A workable split: the company funds the curriculum, the time, and the access to tools. The employee owns the choice to engage and the application to their own work. Mandating learning without time is theatre. Offering time without expectation is wasted. The contract has to be explicit and the same for everyone.
- Q3
How do we transform a culture when most employees are apathetic, fearful, or quietly waiting it out?
Not with town halls. With visible wins from people who look like them. The most effective intervention is a monthly "show and tell" where individual contributors demo what they built and what it changed in their week. Apathy converts to curiosity faster watching a peer than listening to an executive. Fear converts to participation when the peer is still employed and visibly better off.
- Q4
How do we message our AI strategy honestly and with empathy for the people doing the work?

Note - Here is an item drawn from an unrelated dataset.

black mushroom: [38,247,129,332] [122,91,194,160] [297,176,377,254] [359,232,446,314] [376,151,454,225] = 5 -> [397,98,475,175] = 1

Three rules. Name what changes for whom, by function, with timelines. Acknowledge what people will lose, not just gain. Give them agency in the design. The message that builds trust is "here is what is changing, here is what we are doing for you, here is what we need from you." The message that destroys trust is "this will only make your job better." Nobody believes it.
- Q5
How do we create a culture of experimentation without taking on security risk we cannot stomach?

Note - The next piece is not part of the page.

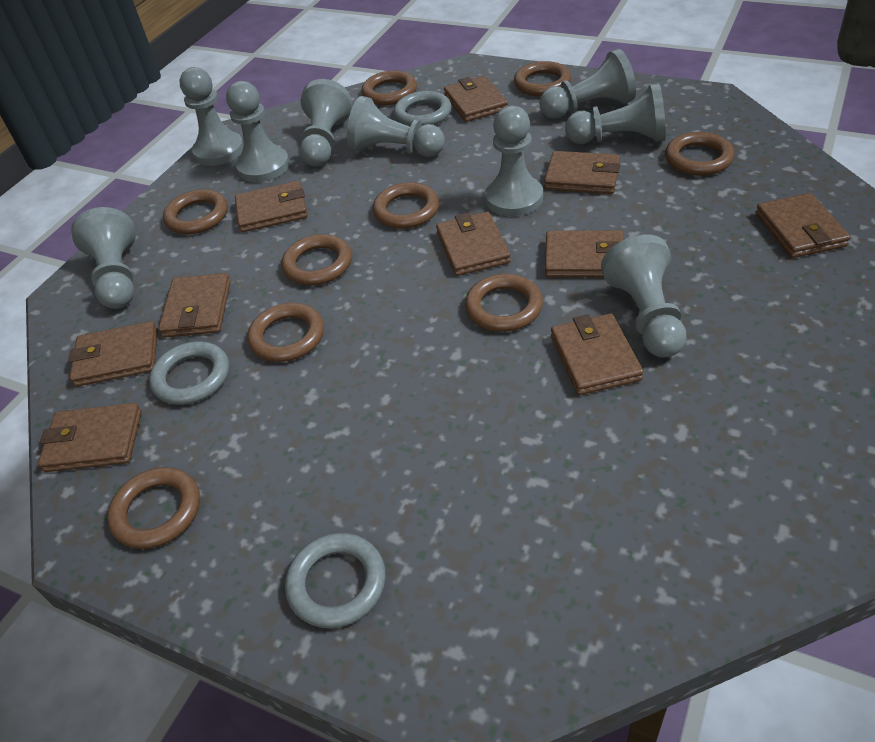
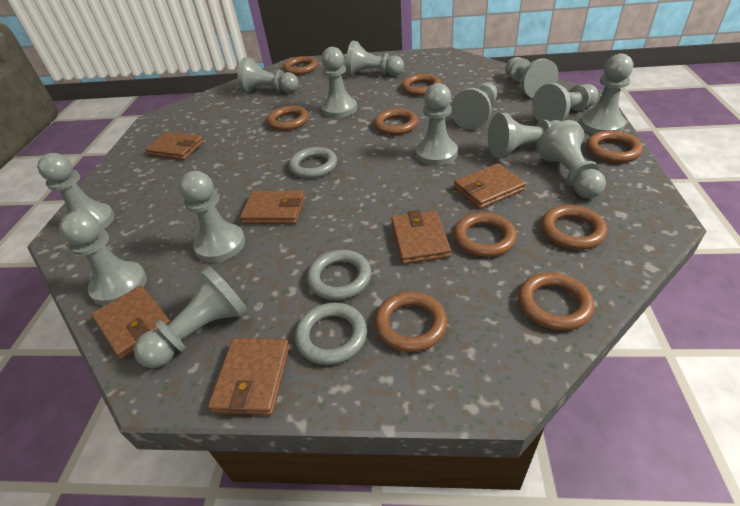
brown wallet: [38,403,142,472] [68,321,158,387] [158,273,231,338] [235,181,308,232] [436,212,511,276] [444,76,508,122] [544,151,620,194] [545,230,623,277] [551,313,644,395] [756,193,851,258] = 10 -> [92,286,171,360] [145,132,204,160] [208,338,290,416] [240,190,305,224] [391,210,451,264] [454,163,526,209] = 6
grey pawn: [71,207,136,309] [179,67,244,166] [226,81,289,182] [300,79,352,167] [347,96,445,157] [485,106,543,216] [539,49,636,119] [565,83,666,144] [601,235,687,358] = 9 -> [37,153,115,229] [59,211,147,306] [134,266,248,368] [179,171,245,263] [238,57,299,93] [321,47,357,118] [346,41,404,76] [416,83,458,166] [451,82,497,130] [488,113,561,158] [505,57,559,98] [532,83,598,122] [536,120,606,199] [580,54,633,134] = 14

Two surfaces. A sandbox tier with synthetic or fully anonymised data, where experimentation is encouraged and approval is automatic. A production tier with real data, where the risk matrix applies and approval is explicit. Most companies have only the production tier and wonder why nobody experiments. Build the sandbox first and most of the cultural battle is already won.
Stop arguing. Start sourcing.
Three of the five acts hinge on numbers, not opinions: the cost of the bet, the payback period, and the working capital unlocked. The AI Automation ROI Calculator shows every constant, cites every source, and emits a one-page PDF you can paste straight into a CFO memo.
If you can only answer five
Most leadership teams will not get through all 25 in a single session, and that is fine. If you have one offsite, prioritise these five: Q1 from Act I (what does transformation actually mean), Q1 from Act II (how do we move from experiments to strategy), Q1 from Act III (activity vs productivity), Q2 from Act IV (leadership building, not just sponsoring), and Q4 from Act V (honest, empathetic messaging).
Those five are the load-bearing walls. The other 20 are the rooms inside. Get the walls right and the rest can be scheduled across the next quarter without anything falling over.